A year ago, when I decided to cut off my toxic parent, I made the decision to live unapologetically. To do more than exist and be the person I’ve always wanted to be. I truly stopped caring about what everyone around me was thinking and just started living.
I stopped holding my life up to the expectations of what “normal” is. I don’t expect anything anymore, that way when something positive does happen, I’m excited and happy instead of just expecting good things to happen. That might sound so negative to some people, but to a person who is a constant control freak, it is so liberating.
I’ve recently got my nose pierced, something I never would’ve done before… I would’ve cared way too much about what my mom would think or how people would perceive me. I’m going to get a new tattoo, probably on my hip and it’s going to be so rad. I’ve started slowly transitioning to blonde hair, because life is too short not to do crazy things that you want to do. I’ve been planning vacations and doing random things that make me happy– like spending all night at a dance club, drenched in sweat, but feeling so free. I get drunk until my lips are numb and everything is hysterically funny and is kind of blurry. I’m not saying all of my decisions are smart, but I am not afraid if they’re stupid.

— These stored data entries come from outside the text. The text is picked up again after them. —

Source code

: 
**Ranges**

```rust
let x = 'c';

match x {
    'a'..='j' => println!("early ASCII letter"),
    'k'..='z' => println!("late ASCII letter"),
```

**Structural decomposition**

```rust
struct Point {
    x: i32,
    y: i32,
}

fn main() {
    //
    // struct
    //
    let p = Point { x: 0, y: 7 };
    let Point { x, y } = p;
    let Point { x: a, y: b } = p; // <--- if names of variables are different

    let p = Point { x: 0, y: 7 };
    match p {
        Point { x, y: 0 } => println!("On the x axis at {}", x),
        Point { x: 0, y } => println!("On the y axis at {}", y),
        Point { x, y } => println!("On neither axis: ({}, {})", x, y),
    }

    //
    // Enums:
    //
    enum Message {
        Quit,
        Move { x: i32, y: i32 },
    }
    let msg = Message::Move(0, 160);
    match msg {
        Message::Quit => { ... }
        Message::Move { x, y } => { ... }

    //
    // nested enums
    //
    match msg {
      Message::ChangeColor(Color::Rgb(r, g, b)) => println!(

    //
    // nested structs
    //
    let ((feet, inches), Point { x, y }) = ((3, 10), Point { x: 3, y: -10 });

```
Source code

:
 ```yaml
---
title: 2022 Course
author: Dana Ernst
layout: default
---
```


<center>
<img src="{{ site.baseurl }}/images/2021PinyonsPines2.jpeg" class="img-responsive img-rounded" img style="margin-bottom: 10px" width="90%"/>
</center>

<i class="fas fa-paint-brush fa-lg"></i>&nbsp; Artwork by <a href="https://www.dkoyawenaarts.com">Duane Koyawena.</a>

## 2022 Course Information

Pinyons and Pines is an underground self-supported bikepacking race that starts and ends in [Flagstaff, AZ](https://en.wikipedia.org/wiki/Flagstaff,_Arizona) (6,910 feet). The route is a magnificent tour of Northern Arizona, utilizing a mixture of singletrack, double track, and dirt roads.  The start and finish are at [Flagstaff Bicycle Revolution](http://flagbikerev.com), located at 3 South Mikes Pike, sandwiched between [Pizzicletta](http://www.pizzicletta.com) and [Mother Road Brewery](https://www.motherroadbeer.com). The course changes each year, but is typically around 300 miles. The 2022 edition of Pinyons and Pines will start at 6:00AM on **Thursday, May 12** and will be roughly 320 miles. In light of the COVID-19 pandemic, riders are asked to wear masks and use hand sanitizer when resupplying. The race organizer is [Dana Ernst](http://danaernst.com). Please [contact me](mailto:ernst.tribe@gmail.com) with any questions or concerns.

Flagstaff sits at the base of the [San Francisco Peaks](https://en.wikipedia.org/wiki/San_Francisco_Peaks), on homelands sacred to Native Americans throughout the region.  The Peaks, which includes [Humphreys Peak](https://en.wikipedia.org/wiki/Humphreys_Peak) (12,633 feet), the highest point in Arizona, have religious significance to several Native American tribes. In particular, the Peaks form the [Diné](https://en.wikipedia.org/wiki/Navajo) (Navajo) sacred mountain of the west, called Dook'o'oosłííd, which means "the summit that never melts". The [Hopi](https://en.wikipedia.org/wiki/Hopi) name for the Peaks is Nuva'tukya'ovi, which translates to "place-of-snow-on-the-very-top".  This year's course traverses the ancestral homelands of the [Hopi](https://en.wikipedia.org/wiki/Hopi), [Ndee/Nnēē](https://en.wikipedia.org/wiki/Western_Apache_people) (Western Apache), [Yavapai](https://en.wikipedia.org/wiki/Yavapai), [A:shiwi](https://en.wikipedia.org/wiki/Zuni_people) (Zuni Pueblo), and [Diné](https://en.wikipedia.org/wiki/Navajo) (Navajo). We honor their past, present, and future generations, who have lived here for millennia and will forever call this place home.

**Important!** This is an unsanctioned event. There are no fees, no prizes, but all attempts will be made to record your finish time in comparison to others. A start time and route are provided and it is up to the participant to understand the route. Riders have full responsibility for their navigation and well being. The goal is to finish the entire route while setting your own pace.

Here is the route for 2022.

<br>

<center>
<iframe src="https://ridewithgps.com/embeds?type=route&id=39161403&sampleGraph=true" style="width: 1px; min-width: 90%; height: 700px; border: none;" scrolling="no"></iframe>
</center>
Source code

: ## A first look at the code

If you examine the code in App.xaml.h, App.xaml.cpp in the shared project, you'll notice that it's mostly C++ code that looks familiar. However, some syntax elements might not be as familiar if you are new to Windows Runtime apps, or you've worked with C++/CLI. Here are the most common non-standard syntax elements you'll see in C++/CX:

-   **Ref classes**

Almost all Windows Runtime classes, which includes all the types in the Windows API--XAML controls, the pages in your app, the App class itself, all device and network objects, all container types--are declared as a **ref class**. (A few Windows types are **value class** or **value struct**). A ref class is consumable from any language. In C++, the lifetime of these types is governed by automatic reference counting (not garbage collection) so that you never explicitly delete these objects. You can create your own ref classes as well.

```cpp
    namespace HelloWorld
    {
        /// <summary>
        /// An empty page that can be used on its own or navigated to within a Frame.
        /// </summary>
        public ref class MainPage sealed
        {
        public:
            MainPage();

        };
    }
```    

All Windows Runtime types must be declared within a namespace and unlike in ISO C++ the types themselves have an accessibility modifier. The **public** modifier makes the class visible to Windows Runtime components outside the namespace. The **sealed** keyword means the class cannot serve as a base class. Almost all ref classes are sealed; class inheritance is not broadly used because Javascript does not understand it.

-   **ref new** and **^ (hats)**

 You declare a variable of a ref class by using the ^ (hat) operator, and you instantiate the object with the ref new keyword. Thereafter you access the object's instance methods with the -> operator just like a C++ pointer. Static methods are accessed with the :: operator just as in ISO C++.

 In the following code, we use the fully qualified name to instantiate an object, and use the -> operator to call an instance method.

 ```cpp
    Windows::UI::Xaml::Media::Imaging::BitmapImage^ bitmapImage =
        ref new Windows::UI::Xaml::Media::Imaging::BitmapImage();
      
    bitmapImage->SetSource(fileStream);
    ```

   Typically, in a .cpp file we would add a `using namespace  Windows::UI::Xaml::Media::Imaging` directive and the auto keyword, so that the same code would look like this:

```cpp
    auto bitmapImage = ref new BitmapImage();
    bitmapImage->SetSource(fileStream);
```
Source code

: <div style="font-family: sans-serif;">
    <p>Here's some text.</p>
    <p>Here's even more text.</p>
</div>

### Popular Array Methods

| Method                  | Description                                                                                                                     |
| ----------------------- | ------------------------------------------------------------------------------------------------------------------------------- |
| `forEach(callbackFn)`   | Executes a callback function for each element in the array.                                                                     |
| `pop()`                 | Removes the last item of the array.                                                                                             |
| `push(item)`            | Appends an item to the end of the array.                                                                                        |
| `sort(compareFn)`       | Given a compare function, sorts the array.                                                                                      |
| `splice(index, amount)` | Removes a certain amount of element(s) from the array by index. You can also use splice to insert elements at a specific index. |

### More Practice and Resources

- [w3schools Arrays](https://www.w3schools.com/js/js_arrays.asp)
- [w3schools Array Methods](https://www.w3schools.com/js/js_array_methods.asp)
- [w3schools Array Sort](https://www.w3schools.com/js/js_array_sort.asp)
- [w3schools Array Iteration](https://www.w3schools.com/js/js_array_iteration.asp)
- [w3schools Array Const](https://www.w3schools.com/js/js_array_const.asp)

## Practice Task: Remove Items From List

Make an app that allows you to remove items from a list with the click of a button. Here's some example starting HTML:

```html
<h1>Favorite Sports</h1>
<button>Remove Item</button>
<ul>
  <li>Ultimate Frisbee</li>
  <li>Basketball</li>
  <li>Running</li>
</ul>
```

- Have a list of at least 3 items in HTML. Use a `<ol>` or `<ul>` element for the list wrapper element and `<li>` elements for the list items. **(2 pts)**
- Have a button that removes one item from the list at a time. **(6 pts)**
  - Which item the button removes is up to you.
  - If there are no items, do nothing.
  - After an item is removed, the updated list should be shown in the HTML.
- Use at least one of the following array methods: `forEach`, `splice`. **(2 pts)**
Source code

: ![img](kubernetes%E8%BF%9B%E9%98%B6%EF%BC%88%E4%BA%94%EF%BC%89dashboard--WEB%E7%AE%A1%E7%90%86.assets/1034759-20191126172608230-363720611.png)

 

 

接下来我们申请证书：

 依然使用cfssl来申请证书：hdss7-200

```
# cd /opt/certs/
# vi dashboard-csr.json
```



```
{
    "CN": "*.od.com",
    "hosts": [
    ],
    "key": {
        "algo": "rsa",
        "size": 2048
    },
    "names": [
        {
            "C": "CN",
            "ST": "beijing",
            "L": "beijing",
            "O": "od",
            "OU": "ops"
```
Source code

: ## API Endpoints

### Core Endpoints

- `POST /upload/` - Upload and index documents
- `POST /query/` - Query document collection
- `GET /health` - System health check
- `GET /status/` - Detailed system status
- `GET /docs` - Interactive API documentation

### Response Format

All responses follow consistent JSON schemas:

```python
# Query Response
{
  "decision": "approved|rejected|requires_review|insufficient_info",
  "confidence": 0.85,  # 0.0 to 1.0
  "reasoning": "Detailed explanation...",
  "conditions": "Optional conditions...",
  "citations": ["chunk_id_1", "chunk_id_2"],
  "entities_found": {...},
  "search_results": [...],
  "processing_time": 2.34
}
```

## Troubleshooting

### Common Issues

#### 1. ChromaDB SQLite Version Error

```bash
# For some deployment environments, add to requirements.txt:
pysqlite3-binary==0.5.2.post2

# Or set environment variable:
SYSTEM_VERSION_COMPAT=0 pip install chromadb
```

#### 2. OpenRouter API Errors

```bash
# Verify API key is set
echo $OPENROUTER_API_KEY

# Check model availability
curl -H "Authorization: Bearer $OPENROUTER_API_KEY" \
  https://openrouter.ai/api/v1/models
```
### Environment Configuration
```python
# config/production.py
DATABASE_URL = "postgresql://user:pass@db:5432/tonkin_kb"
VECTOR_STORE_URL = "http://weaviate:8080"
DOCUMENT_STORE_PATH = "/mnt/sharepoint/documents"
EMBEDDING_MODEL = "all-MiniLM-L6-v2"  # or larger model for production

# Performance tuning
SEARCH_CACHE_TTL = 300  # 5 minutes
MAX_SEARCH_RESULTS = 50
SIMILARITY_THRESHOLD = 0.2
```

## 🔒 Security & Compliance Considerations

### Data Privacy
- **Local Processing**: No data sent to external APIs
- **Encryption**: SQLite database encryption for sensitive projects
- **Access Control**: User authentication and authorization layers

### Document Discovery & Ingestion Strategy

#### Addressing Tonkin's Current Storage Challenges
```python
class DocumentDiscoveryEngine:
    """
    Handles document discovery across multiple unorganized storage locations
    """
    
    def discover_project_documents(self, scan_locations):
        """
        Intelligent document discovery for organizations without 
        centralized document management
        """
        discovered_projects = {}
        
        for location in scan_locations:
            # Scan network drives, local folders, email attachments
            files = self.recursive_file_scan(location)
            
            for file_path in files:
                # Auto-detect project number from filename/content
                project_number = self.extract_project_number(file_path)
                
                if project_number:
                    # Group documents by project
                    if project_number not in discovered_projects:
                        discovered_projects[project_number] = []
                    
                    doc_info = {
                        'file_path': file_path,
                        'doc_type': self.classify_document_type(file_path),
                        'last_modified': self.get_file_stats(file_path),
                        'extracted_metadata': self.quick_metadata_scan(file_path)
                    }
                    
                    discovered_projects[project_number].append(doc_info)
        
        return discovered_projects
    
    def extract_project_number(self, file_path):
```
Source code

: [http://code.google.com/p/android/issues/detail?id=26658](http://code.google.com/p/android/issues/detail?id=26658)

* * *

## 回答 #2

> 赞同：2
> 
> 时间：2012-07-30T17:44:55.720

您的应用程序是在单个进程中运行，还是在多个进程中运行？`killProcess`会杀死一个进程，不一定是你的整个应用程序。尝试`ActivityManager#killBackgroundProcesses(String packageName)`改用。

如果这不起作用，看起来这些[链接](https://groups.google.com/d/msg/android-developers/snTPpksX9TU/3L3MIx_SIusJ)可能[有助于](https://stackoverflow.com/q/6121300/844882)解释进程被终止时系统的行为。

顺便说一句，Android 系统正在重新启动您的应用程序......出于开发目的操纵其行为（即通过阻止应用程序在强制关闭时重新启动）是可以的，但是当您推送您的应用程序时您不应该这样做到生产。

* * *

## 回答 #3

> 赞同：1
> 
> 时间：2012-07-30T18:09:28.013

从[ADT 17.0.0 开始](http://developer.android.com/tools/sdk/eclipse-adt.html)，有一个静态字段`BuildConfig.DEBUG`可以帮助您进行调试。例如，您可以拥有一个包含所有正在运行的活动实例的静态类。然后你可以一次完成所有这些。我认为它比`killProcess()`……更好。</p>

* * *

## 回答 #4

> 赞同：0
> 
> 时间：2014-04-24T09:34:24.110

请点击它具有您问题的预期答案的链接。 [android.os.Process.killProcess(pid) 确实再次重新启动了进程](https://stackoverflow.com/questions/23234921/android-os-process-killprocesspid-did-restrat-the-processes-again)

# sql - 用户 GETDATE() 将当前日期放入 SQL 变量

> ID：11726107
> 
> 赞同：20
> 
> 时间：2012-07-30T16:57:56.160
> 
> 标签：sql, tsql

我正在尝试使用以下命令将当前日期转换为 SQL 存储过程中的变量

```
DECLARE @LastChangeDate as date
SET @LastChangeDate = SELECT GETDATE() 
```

We have one life to live. That means I’m going to eat that fucking 900 calorie piece of cake. I’m going to dance on the table, I am going to say how I feel and I’m going to have that God damn open bar at my wedding so everyone can enjoy themselves. I’m going to be a surrogate mother whether or not anyone agrees with it. I’m going to travel the world and drink the best wines, eat the most delectable foods and laugh until I cry. I don’t care what people think anymore because I know what it feels like to die… Or at least to lose some part of you and think you could’ve lived so much more.
I’m not scared of this world anymore because all of our fates are the exact same. We will all end up six feet under ground anyways… Nobody is going to care about what I did once I am dead, so why should I care about what everyone thinks now?
If you can relate to this on any level, start asking yourself are the people or self-doubt worth all of the life you have not lived? It’s OK to be a little overweight because the food is just so damn good. It’s okay to wear a foundation that oxidizes or blue eyeshadow because you want to, regardless if it looks good or appealing to others. Don’t let anyone tell you less is more if more is what you desire. Don’t settle for other people’s expectations of what you could be or should be… Be your own example. Set your own expectations– that way even if they aren’t met you’ve only really let yourself down, but even that is fixable.
I wish I would’ve thought this way three even four years ago… I wouldn’t have been so lost. I probably wouldn’t have made myself suffer and would have done what was best for myself earlier.
The day you start living for yourself is truly the first day of your life. I can’t imagine living any other way now… I might have lost some people, but I gained something so much more valuable. My own confidence, self-worth and love. That is more than anyone could ever give me. That should be more than enough for you to live unapologetically.
If you’re ever questioning yourself or think, “What if I died tomorrow? Have I been living the life I want to live?” and if your answer is no, then maybe it’s time to change. And when it is, I want to hear all about it and how happy you are. How fulfilled you feel… How much love and appreciation you have for yourself. Be your own hero, be your own savior– nobody else ever will be.